Ask the Chief
Keeping informed in Minneota We are living in the days of information technology so that one does not have to go very far to be flooded with news and current events.
In Minneota, we recognize that technology is a major part of our daily lives and we utilize that technology to keep you informed. Starting in 2014, we developed a city Facebook page titled — City of Minneota Government and Police Department.
On this page, you will find everything from important community notices, safety and security warnings and uplifting posts to help you through the week.
Other Facebook pages used by the city include "Minneota Summer Rec", "Minneota Pool", and "City of Minneota Fire Department".
We understand that not everyone is on Facebook, so in 2014 we also started using the NIXLE messaging program.
This is a FREE text messaging service where you will receive important text messages from the City of Minneota.
These messages cover Snow Emergencies, street closures, changes to garbage/recycling pick-up, active criminal activity and missing persons.
You can sign up for this FREE service by texting — 56264 to 888777. You will then receive a confirmation message saying you are signed up.
As a third method of keeping you informed, we utilize the major radio stations in Marshall.
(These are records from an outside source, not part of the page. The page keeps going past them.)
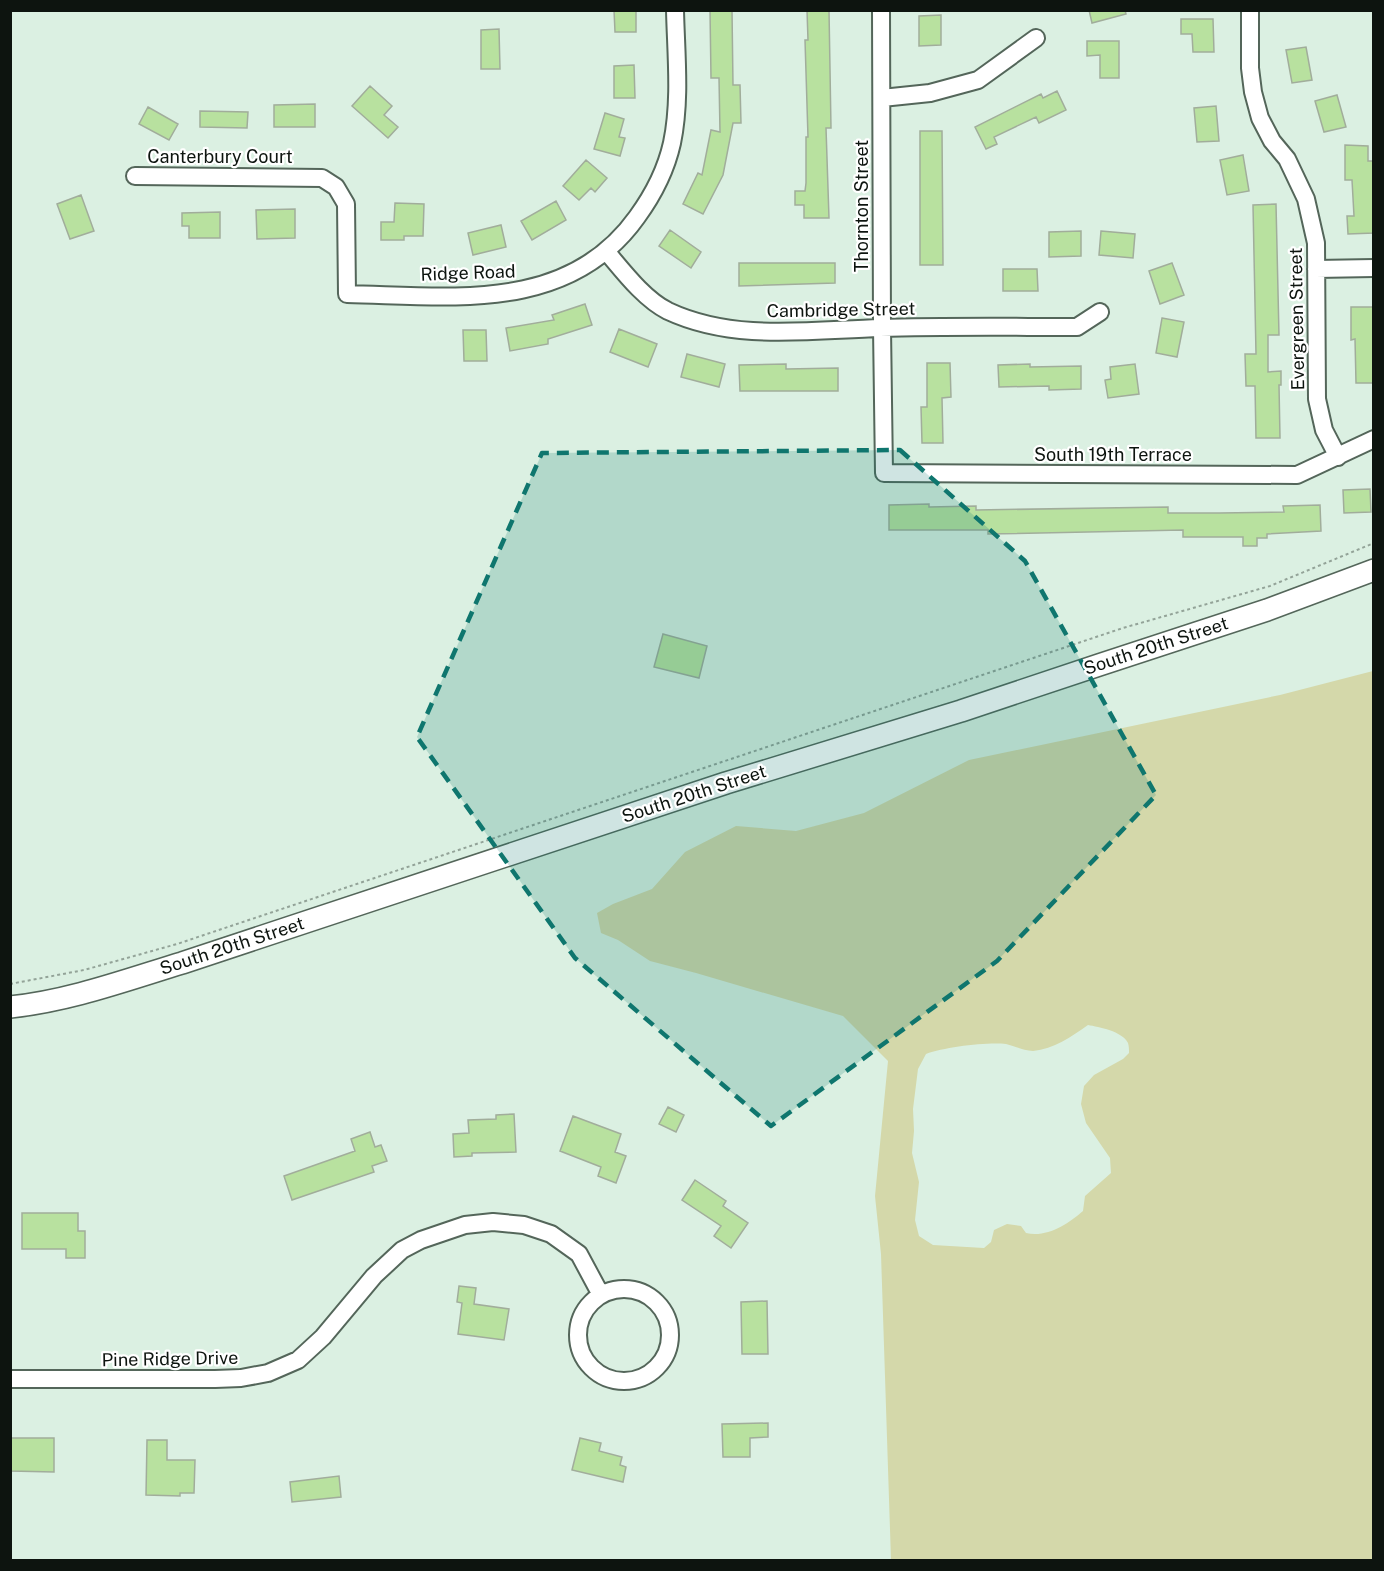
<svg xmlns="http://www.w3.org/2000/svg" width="1384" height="1571" font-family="'Public Sans',sans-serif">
<rect width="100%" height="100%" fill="#dbf0e2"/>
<path fill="#d4d8aa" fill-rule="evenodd" d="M1373,671v889h-482l-10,-306 -6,-58 13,-135 -45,-45 -147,-43 -46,-12 -32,-21 -17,-7 -4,-20 16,-9 39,-15 33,-37 51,-26 60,5 68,-18 105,-53 311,-65zM1088,1025c11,2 34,6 40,18 1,3 1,7 1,10l-6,6 -29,16 -10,11 -3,18 5,19 24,35 1,15 -26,23 -2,15c-15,13 -36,27 -57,22l-5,-7 -14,-2 -13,6 -3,12 -7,6 -51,-3 -14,-9 -4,-16 4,-38 -7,-29 2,-22 -1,-22 5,-40 8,-15c19,-7 60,-12 80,-10 9,2 18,7 27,7 21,-2 38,-14 55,-26z"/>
<path fill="#b8e19f" stroke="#a1ad9b" stroke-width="1.5" d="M614,10h22v22h-21z
M710,10h22l1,75h7l1,38h-8l-10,52 -20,39 -20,-10 15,-31 4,2 9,-45 9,2 -1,-54h-8z
M807,10h22l2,118h-5l3,90h-25v-13h-9v-14h10l1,-8v-46h2l-3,-97h3z
M1089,10h36l1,4 -34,9z
M941,15v30l-22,1v-30z
M1181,19h32l1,33h-21l-1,-18h-11z
M499,29l1,40h-19v-39z
M1087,41h32v37h-19v-23l-13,1z
M1306,47l6,33 -20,3 -6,-33z
M634,65l1,33h-21v-32z
M370,86l22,20 -8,9 14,12 -10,11 -36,-32z
M1057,91l9,19 -27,13 -3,-6 -42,20 3,7 -11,5 -11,-22 66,-33 2,4z
M1337,95l9,32 -22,5 -9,-31z
M315,104v23h-41v-22z
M1216,106l3,35 -22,1 -3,-34z
M148,107l30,17 -9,16 -30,-16z
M200,111l48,1 -1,16 -47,-1z
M605,113l19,6 -5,18 6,1 -5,18 -26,-7z
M920,131h22l1,134h-23z
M1345,145l23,1v15h6v72l-26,1 -1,-18h7l-2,-36h-7z
M1243,155l6,36 -22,4 -7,-35z
M586,160l21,18 -12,14 -4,-4 -12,12 -16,-14z
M81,195l13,36 -24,8 -13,-35z
M556,201l10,19 -34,20 -11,-19z
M395,203l29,1 -1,32h-19v4h-23v-18h13z
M1276,204l3,131h-11v37l13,-1v14h-2l1,53h-24l-1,-52h-9l-1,-32h11l-3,-149z
M295,209v29l-38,1 -1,-29z
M220,212v26h-31v-12h-7v-13z
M501,225l5,22 -33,8 -5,-22z
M670,230l31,22 -10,16 -32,-22z
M1081,231v25l-32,1v-25z
M1101,231l34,3 -2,24 -34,-3z
M739,263h96v20l-96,3z
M1172,263l12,32 -24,9 -11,-33z
M1003,269h34l1,22h-35z
M585,304l7,21 -44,14v5l-38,7 -4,-23 48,-8 -2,-5z
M1351,307h23v76h-18l-1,-44 -4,1z
M1162,318l22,4 -7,35 -21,-4z
M619,329l38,15 -9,23 -38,-15z
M463,330h23l1,31h-23z
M687,354l38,10 -6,23 -38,-10z
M927,363h23l1,34 -9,1 1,45h-21l-1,-36h6z
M786,364v5l52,-1v23h-98l-1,-26z
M1030,364v3l51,-1v23l-32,1v-4l-50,1 -1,-22z
M1135,364l4,30 -31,4 -3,-18 6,-1 -1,-12z
M1370,489l1,23 -27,1 -1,-23z
M929,504v3l47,-1v4l192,-3v6h51l65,-1 -1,-6 37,-1 1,26 -54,3v4h-10v8h-14v-9h-60v-7l-195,4v-4h-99v-25z
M663,634l44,12 -8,32 -45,-11z
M668,1107l16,8 -8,17 -17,-8z
M514,1114l2,38 -44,1v3l-18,1 -1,-23 16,-1 -1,-13 28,-1v-4z
M573,1116l48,18 -6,18 11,4 -10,27 -18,-7 3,-9 -41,-16z
M370,1132l5,15 6,-2 6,16 -15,5 2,6 -82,28 -8,-24 71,-25 -4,-12z
M695,1180l31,21 -3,5 25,17 -17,25 -17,-12 7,-10 -39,-26z
M22,1213h56v18h7v27h-19v-9h-44z
M459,1286l17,2 -2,16 35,5 -5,31 -46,-6 4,-31 -5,-1z
M767,1301l1,53h-26l-1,-52z
M768,1423v14l-18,1v19h-27l-1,-33z
M10,1438h44v34l-44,-1z
M580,1438l21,5 -2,8 23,6 -2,8 6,2 -3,15 -51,-12z
M147,1440h20v20h28l-1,33h-14v3l-34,-1z
M339,1476l2,21 -49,5 -2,-20z"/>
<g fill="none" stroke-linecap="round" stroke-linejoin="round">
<defs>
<path id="minor" d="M881,10l1,318 2,145 413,2 77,-36
M1250,10v58l3,24 7,26 12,23 15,18 19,40 10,44 1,156 7,31 14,27
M882,98l48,-5 48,-13 58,-42
M135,176l187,2 14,9 10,17 1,90c104,2 221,20 290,-77 16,-22 29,-47 35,-74 9,-43 4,-89 3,-133
M606,251c17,20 38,48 62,60 66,31 142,19 212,17 66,-2 132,-1 197,-1l23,-15
M1316,269l58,-1
M578 1335a46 46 0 1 1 92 0a46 46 0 1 1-92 0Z
M10,1379h205l26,-1 27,-5 30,-13 25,-23 51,-61 28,-26 19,-10 44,-15 28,-3 31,3 27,9 28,20 22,41"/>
<path id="major" d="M10,1007c59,-6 116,-27 172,-44l544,-180 235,-72 138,-46 168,-55 107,-40"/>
</defs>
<use href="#minor" stroke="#54665a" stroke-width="20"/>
<use href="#major" stroke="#54665a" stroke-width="24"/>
<path stroke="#93a398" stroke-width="2" stroke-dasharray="3 3" stroke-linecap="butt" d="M10,984l74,-14 93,-26 946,-316 147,-42 104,-43"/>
<use href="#minor" stroke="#fff" stroke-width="16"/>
<use href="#major" stroke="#fff" stroke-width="21"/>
</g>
<path fill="#0f766e" fill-opacity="0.2" stroke="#0f766e" stroke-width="4.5" stroke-dasharray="12 8" stroke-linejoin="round" d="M900,450l125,111 131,234 -159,166 -226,165 -196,-168 -158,-221 125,-284z"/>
<g text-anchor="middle" stroke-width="4.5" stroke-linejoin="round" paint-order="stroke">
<g font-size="18" fill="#0d140f" stroke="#fff">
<text x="220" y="163">Canterbury Court</text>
<text transform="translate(862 206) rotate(-90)" y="6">Thornton Street</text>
<text transform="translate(468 273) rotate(-2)" y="6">Ridge Road</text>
<text transform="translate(841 310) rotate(-1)" y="6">Cambridge Street</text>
<text transform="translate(1297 319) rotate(-91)" y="6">Evergreen Street</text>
<text x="1113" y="461">South 19th Terrace</text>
<text transform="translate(1156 646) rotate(-18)" y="6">South 20th Street</text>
<text transform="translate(694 794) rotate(-18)" y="6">South 20th Street</text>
<text transform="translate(232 946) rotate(-18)" y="6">South 20th Street</text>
<text transform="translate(170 1359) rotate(-1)" y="6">Pine Ridge Drive</text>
</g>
</g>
<rect width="1384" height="1571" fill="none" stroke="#0d140f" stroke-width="24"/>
</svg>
We notify them when we have urgent or important community information such as travel warnings or snow emergencies and they broadcast the message.
It’s our hope that by using these three forms of technology that we are able to reach 90 percent or more of our community.
For those who don't have Facebook, a cell phone or listen to the radio, we ask that your friends and family help you out by keeping you informed.
Here is an example of how this system works.
Whenever someone moves to Minneota and comes to city hall to sign up for their utilities, we talk to them about Facebook, Nixle and the radio station messages.
We provide them with the information as to how to get signed up and we discuss with them the city ordinances that are specific to Minneota.
If someone is renting a property and they are not paying for their utilities, we expect the landlords to pass on this information to their renters.
Once you are signed up on Facebook or NIXLE, then you simply wait to be notified or see a post. In the event that we are expecting two or more inches of snow, the head of the street department and I will meet and determine if a snow emergency is needed.
If we decide to declare a snow emergency, it will be done by 4 p.m. telling people that we will be plowing and issuing parking tickets at 4 a.m. the following morning.
This gives people twelve or more hours to learn about the snow emergency and find off street parking.
At 4 a.m., I patrol the community and issue tickets to any vehicle I find parked on the street.
These tickets cost $42 and are paid to the state.
The reason we declare a Snow Emergency and prohibit on street parking is so that we can do a better job at snow removal and minimize the need to plow streets multiple times.
Snow plows must slow down and drive around vehicles which are parked on the street. This causes snow to be left on the street and the reduced speed of the plow truck means the snow will not be thrown onto the boulevard but rather collected at the curb which causes streets to narrow over time.
Your tax dollars pay for the snow plowing and we try to save you money by being as efficient as possible.
Before I became Chief, I was told that it was not uncommon to see 50, 60 or even 100 cars parked on the street while plowing was going on.
By educating the public and enforcing the ordinance, we have between 0-12 cars parked on the street during a snow emergency.
As a final thought, someone has suggested the city invest in a digital sign at city hall that would provide this information to the community.
The sign would be similar to what the Minneota K-12 school has and would provide a very easy way of staying informed.
These signs are expensive and I suspect it would require either donations or a tax increase.